What is required
Can you reproduce the listing below word for word, starting at its very first line and ending at the line containing "מרצון או מחוסר", with that line included?

__________

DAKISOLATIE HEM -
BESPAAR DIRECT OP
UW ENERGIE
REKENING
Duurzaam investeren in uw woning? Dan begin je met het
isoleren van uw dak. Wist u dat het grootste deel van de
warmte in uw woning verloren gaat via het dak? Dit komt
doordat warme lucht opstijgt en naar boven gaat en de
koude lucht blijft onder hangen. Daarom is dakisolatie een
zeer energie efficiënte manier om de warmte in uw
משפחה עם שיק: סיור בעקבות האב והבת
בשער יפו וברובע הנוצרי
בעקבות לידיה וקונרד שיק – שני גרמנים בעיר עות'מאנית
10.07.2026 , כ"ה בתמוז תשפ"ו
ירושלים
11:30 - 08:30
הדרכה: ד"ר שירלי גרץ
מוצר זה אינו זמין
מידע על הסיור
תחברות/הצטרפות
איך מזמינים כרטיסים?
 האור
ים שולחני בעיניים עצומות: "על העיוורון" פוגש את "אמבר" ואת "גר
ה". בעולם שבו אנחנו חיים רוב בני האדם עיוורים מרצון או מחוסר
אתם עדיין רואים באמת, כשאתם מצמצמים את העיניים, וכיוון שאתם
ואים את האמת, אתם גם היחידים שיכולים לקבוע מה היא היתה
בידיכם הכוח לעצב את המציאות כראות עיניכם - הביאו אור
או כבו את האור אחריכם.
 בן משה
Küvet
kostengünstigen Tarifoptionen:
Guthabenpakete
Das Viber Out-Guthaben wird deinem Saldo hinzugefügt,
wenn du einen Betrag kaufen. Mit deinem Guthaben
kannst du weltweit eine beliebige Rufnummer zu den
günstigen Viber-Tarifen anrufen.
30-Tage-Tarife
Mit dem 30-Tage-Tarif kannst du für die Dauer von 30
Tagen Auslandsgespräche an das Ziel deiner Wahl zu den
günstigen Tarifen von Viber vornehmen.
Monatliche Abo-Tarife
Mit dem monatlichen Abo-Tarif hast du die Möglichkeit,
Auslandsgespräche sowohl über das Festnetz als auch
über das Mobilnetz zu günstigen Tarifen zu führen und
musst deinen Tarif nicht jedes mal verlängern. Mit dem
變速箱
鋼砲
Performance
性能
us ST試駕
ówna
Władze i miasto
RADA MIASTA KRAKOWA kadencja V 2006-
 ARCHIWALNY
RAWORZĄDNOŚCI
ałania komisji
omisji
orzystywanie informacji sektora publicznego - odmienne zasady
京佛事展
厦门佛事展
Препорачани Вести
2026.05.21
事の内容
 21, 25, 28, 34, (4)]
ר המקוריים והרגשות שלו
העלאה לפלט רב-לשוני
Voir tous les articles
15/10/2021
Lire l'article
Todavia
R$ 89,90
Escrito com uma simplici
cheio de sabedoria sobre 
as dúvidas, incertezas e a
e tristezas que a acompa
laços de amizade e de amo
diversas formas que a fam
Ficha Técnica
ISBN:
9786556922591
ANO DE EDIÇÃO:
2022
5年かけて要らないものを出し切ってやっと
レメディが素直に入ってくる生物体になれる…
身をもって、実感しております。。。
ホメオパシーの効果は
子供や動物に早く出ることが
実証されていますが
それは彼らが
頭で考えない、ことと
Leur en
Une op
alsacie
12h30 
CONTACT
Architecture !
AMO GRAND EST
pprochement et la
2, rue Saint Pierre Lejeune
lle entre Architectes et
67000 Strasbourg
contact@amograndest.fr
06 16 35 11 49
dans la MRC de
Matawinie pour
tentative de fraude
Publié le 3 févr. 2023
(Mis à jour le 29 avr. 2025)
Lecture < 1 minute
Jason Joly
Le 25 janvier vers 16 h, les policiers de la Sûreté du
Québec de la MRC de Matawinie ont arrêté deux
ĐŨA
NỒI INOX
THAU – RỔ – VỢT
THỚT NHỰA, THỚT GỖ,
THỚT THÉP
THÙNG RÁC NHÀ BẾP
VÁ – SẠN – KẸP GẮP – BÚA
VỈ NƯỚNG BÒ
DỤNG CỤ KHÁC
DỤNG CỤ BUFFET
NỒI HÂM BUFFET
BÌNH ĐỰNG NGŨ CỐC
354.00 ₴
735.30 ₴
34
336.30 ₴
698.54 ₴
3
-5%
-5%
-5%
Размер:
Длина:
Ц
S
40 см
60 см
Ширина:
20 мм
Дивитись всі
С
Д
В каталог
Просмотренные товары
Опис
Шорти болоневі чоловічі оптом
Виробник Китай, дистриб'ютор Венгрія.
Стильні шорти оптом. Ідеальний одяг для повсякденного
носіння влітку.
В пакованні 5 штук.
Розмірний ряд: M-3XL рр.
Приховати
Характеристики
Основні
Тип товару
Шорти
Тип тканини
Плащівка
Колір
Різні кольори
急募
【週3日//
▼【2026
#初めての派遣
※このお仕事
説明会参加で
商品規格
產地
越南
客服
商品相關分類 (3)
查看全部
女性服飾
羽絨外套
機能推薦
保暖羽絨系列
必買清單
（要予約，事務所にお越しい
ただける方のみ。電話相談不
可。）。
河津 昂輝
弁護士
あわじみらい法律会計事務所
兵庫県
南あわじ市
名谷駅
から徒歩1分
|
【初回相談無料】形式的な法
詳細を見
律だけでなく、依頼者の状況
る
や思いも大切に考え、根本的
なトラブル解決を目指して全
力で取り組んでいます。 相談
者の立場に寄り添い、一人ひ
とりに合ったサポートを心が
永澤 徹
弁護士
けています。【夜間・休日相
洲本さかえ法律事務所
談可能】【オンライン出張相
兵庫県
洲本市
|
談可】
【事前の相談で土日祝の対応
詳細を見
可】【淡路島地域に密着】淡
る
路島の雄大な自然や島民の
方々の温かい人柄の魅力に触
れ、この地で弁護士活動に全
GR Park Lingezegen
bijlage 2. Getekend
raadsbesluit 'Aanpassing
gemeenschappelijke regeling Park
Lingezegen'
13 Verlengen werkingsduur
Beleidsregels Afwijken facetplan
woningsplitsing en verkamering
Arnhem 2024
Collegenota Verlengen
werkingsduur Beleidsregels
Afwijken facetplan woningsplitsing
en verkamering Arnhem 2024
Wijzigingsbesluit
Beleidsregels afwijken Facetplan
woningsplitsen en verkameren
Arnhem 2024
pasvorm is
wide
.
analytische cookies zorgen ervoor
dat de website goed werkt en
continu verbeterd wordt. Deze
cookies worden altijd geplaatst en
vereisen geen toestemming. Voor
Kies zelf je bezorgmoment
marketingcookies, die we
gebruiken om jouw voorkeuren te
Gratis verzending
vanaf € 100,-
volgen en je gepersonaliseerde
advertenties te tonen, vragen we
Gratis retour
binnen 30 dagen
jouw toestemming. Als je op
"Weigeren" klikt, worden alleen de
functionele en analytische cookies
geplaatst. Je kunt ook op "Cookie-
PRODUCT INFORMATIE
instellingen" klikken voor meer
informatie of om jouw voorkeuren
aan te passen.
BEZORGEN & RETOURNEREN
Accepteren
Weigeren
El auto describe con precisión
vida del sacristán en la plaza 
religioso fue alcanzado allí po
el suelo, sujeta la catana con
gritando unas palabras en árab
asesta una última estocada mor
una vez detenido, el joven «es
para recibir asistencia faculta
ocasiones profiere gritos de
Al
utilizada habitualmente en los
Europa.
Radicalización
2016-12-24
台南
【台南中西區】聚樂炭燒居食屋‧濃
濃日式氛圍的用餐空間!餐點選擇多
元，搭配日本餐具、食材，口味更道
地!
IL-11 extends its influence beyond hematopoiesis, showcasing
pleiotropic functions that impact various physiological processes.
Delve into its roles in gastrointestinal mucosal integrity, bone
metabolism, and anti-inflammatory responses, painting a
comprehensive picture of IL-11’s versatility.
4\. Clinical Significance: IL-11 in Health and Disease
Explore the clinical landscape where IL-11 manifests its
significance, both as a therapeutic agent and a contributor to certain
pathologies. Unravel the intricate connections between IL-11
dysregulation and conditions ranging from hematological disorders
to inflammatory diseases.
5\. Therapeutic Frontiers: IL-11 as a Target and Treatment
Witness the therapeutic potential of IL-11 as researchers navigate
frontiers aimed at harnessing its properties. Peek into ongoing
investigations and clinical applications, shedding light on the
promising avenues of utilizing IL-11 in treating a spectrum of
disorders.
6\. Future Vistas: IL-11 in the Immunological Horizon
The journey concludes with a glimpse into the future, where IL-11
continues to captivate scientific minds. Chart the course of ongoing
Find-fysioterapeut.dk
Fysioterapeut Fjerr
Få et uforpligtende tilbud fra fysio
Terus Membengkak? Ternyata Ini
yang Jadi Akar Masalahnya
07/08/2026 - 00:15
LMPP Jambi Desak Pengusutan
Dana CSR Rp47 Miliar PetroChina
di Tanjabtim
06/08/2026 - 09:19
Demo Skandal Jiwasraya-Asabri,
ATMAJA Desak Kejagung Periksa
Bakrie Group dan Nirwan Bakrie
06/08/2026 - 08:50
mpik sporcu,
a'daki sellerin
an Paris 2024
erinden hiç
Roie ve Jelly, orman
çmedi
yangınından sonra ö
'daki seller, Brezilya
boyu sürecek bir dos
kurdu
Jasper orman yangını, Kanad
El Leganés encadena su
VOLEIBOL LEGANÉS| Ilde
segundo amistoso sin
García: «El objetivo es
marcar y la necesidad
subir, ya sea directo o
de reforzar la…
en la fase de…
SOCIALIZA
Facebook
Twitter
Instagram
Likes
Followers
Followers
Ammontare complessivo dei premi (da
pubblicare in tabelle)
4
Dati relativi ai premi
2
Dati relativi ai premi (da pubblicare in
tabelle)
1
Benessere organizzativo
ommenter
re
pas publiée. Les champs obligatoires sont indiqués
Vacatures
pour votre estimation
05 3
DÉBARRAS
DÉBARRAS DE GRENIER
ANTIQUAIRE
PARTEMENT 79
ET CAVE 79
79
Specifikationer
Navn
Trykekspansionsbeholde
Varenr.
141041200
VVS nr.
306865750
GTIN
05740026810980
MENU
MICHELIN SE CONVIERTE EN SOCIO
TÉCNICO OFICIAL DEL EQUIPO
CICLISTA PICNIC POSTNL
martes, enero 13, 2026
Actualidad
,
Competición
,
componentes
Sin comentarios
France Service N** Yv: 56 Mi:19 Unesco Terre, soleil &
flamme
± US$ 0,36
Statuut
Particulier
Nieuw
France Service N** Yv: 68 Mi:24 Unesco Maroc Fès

__________

Written response
DAKISOLATIE HEM -
BESPAAR DIRECT OP
UW ENERGIE
REKENING
Duurzaam investeren in uw woning? Dan begin je met het
isoleren van uw dak. Wist u dat het grootste deel van de
warmte in uw woning verloren gaat via het dak? Dit komt
doordat warme lucht opstijgt en naar boven gaat en de
koude lucht blijft onder hangen. Daarom is dakisolatie een
zeer energie efficiënte manier om de warmte in uw
משפחה עם שיק: סיור בעקבות האב והבת
בשער יפו וברובע הנוצרי
בעקבות לידיה וקונרד שיק – שני גרמנים בעיר עות'מאנית
10.07.2026 , כ"ה בתמוז תשפ"ו
ירושלים
11:30 - 08:30
הדרכה: ד"ר שירלי גרץ
מוצר זה אינו זמין
מידע על הסיור
תחברות/הצטרפות
איך מזמינים כרטיסים?
 האור
ים שולחני בעיניים עצומות: "על העיוורון" פוגש את "אמבר" ואת "גר
ה". בעולם שבו אנחנו חיים רוב בני האדם עיוורים מרצון או מחוסר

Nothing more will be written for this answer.